Brussels-based urban design firm Dogma has been announced as the winners of the 2023 Charles Jencks Award by The Jencks Foundation at The Cosmic House and the Royal Institute of British Architects (RIBA).
The award has been given out annually since 1993 in honor of practices or individuals whose work has made substantial contributions to both the theory and practice of architecture in honor of the late theorist and architectural designer who passed away in 2019.
Dogma was founded in 2002 by Pier Vittorio Aureli and Martino Tattara, both current faculty members at the Ecole Polytechnique Fédérale de Lausanne (EPFL) and the Faculty of Architecture, KU Leuven respectively.
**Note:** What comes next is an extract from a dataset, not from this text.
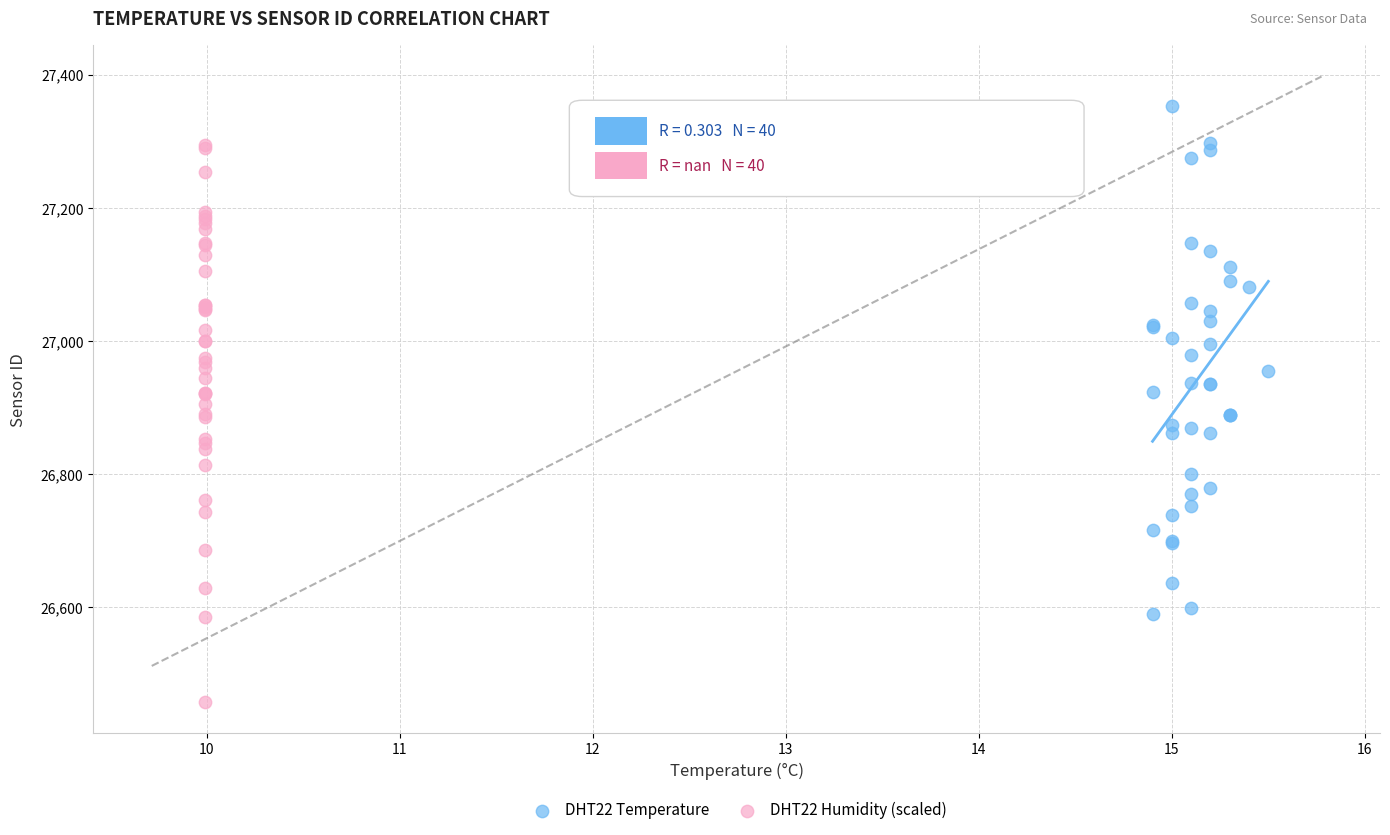

Which series reaches the minimum Y coordinate?

DHT22 Humidity (scaled)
Their work has mostly focused on the design of large-scale urban development projects in supplement to their educational and writing activities. The firm was the first-ever winner of the Iakov Chernikhov Prize for emerging architectural practice in 2006, expanding since that time to include consultancy work with several cities and municipalities in the European Union and abroad.
“We are truly delighted and honored to receive this award. We are especially honored because it is dedicated to Charles Jencks, whose practice combined history, theory, and design, which are also inseparable aspects of our work. Over the last ten years, we have tried to put forward ideas to improve the way in which we live and work in our houses and in our cities, and have done this both through design proposals and by revisiting some of the most salient and often forgotten chapters of the history of our discipline. We would like to share the award with past and present collaborators without whom our work would have not been possible,” the pair said at the announcement.
The Financial Times architecture and design critic Edwin Heathcote complemented Aureli as a “hugely influential figure” that “reinforces his ideas with a drawn language which is as rigorous and instantly recognizable as his theory.”
He was joined by the Foundation's founder, Lily Jencks, who said: "Few architects have had a greater influence on students’ thinking and representation over the last 10 years than Dogma. Through teaching, exhibitions, competitions, and books, they follow a clear and uncompromising project to dismantle the relationships of architecture and capital. While Dogma have not built many projects, all of their work takes the material construction of buildings seriously, and has implications on the building profession. They are an important counter to the commercialized architectural profession, using their deep knowledge of architectural history and theory, to propose alternative ways for us to live together.”
In addition to the £3,000 prize, the pair will deliver a lecture at RIBA's 66 Portland Place headquarters in London on May 16th, 2024. Tickets will be available starting in January.